Among local individuals co-signing the letter are Susie Beiersdorfer of FrackFree Mahoning Valley, Lynn Anderson of Guardians of Mill Creek Park and John Williams of We Are Not Expendable.
The letter posits that “74.9% of the 237 active injection wells in Ohio are concentrated in the state’s 32 officially recognized ‘Appalachian’ counties due to their low-income status where just 17.4% of all Ohioans live.

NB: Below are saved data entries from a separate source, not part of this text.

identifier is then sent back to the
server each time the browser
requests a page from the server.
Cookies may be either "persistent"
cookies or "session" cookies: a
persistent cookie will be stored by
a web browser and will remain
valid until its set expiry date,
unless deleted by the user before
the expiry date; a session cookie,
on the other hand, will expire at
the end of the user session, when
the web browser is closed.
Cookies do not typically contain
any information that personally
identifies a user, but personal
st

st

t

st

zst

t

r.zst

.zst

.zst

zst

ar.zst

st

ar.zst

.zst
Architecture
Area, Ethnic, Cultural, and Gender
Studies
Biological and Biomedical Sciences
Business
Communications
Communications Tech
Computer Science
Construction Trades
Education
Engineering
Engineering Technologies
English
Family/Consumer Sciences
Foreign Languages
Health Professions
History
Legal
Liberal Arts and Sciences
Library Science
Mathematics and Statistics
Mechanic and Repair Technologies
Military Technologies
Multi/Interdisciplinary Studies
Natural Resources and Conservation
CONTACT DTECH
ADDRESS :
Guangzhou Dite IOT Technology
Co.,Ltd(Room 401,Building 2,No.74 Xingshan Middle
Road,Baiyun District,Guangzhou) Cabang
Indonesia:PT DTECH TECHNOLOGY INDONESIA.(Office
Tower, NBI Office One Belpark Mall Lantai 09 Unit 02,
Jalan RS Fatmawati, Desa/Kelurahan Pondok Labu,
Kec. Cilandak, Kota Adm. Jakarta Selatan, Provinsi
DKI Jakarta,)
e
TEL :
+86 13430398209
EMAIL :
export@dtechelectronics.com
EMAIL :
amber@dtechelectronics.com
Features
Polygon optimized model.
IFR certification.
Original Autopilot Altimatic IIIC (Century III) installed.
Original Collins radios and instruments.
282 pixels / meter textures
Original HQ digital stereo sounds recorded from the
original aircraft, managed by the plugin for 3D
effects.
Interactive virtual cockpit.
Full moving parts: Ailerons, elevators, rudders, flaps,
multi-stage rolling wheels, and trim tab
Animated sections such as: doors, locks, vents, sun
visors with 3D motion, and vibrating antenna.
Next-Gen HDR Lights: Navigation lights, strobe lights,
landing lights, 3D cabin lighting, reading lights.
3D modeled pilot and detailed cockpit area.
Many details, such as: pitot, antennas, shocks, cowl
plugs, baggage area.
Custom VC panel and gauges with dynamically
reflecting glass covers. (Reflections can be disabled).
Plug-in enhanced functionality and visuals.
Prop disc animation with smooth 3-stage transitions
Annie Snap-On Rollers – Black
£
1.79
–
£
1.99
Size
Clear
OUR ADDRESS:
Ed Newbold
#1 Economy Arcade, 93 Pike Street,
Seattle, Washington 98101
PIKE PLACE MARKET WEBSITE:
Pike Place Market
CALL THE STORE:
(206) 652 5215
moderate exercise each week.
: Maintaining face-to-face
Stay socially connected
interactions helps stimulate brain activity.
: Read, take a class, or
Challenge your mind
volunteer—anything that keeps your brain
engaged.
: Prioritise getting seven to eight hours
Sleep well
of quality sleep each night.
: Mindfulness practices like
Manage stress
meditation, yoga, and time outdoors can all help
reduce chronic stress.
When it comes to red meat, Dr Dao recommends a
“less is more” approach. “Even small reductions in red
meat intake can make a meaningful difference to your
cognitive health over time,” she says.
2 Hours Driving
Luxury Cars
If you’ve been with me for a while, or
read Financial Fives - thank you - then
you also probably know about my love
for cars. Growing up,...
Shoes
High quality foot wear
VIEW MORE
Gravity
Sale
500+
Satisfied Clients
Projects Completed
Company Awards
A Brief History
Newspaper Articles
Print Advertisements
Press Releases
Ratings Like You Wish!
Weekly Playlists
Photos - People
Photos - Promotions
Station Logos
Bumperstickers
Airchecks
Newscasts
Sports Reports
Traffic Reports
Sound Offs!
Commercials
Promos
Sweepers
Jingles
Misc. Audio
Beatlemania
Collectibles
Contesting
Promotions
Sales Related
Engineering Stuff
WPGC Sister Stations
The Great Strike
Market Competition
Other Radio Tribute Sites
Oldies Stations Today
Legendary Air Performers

Injection wells disposed of over 1 billion, 46 million gallons of highly toxic fracking wastes in 2014.”
The groups claim the Ohio Department of Natural Resources is a “captive regulator controlled by Ohio’s politically potent oil and gas industry and has neither the effective public input nor reliable enforcement programs that state’s with disparate impacts on low-income communities are required to have under a 1994 Executive Order signed by Bill Clinton.”
The letter asks the U.S. EPA’s Office of Environmental Justice to conduct an investigation of ODNR and U.S. EPA’s injection well programs to determine how they should be reformed to satisfy the 1994 executive order.
The signatories claim ODNR’s public participation policies, established in 1983, “comical but for the profound injustice they cause.”
The coalition points to the disclosure in February 2014 of a “communications plan prepared by ODNR to promote fracking in state parks that proposed aggressively partnering with the oil and gas industry and its lobbyists to overcome resistance from what the department scornfully called ‘eco-left pressure groups,’ which included many of the nation’s most respected environmental groups and even two state legislators.”